Question: Given that $f$ is uniformly continuous on $[0,\infty)$, show that $\lim_{x \to \infty} \frac{f(x)}{1+x^2} = 0$.
What I know:
Uniform continuity: For every $\epsilon > 0$, $\exists\,\delta > 0$ such that for all $x,y \in [0,\infty)$, if $|x-y| < \delta$, then $|f(x)-f(y)| < \epsilon$.
Want to show:
$|\frac{f(x)}{1+x^2}| < \epsilon$ as $x \to \infty$.
Attempt #1: I attempted to show that $f$ is Lipschitz but doesn't seem to be the case.
Attempt #2: Tried to re-write $|x-y| < \delta$ as $|x| - |y| < \delta$ and $|f(x)-f(y)| < \epsilon$ as $|f(x)| - |f(y)| < \epsilon$ to manipulate the expression but to no avail.
Also thought of trying to show that $f(x)$ "moves slower" than $1+x^2$ or $x^2$ in the limit but not sure how to put it exactly.

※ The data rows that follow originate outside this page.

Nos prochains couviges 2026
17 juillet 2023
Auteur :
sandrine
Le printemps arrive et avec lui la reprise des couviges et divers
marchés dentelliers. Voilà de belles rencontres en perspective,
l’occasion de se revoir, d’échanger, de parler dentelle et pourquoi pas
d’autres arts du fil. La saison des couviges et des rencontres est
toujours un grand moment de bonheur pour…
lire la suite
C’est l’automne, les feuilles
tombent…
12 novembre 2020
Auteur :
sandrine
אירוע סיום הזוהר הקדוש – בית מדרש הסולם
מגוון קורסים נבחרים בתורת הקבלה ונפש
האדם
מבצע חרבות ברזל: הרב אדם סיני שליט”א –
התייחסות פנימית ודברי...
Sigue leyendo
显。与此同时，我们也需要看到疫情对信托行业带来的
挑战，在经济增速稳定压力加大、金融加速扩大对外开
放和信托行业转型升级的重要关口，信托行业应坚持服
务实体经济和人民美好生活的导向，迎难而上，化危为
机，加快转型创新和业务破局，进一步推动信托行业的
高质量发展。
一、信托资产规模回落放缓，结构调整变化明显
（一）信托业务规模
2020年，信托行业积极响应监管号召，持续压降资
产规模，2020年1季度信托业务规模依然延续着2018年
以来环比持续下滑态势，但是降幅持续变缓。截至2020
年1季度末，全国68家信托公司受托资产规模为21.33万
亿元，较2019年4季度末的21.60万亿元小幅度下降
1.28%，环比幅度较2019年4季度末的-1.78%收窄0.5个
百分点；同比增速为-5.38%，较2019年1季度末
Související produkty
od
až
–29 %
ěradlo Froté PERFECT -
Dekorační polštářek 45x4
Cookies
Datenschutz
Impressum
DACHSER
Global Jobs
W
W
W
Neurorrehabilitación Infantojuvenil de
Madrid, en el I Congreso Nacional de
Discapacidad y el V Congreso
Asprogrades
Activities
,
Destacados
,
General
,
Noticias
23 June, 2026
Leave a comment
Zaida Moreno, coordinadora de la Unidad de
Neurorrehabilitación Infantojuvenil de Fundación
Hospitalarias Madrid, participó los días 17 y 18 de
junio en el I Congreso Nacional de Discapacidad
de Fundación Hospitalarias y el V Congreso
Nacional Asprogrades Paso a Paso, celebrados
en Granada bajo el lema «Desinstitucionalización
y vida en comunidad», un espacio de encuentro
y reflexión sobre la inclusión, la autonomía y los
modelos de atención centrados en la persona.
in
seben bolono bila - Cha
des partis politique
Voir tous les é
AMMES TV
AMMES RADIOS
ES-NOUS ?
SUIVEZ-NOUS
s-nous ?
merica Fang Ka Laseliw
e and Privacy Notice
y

Any help will be appreciated. Thanks!
Since $f$ is uniformly continuous, then for $\varepsilon=1$, there exists a $\delta>0$, such that $$ |x-y|<\delta \quad\Longrightarrow\quad |f(x)-f(y)|<1. $$ Pick $h$, with $0<h<\delta$. So, for every $x>0$, set $n=\big[\frac{x}{h}\big]$. Then $$ |f(x)-f(0)|\le |f(0)-f(h)|+|f(h)-f(2h)|+\cdots+\\|f\big((n-1)h\big)-f(nh)|+|f(nh)-f(x)| < n+1<\frac{x}{h}+1, $$ and hence $$ \frac{|f(x)|}{1+x^2}< \frac{|f(0)|+\frac{x}{h}+1}{x^2+1}\to 0 $$ as $x\to\infty$.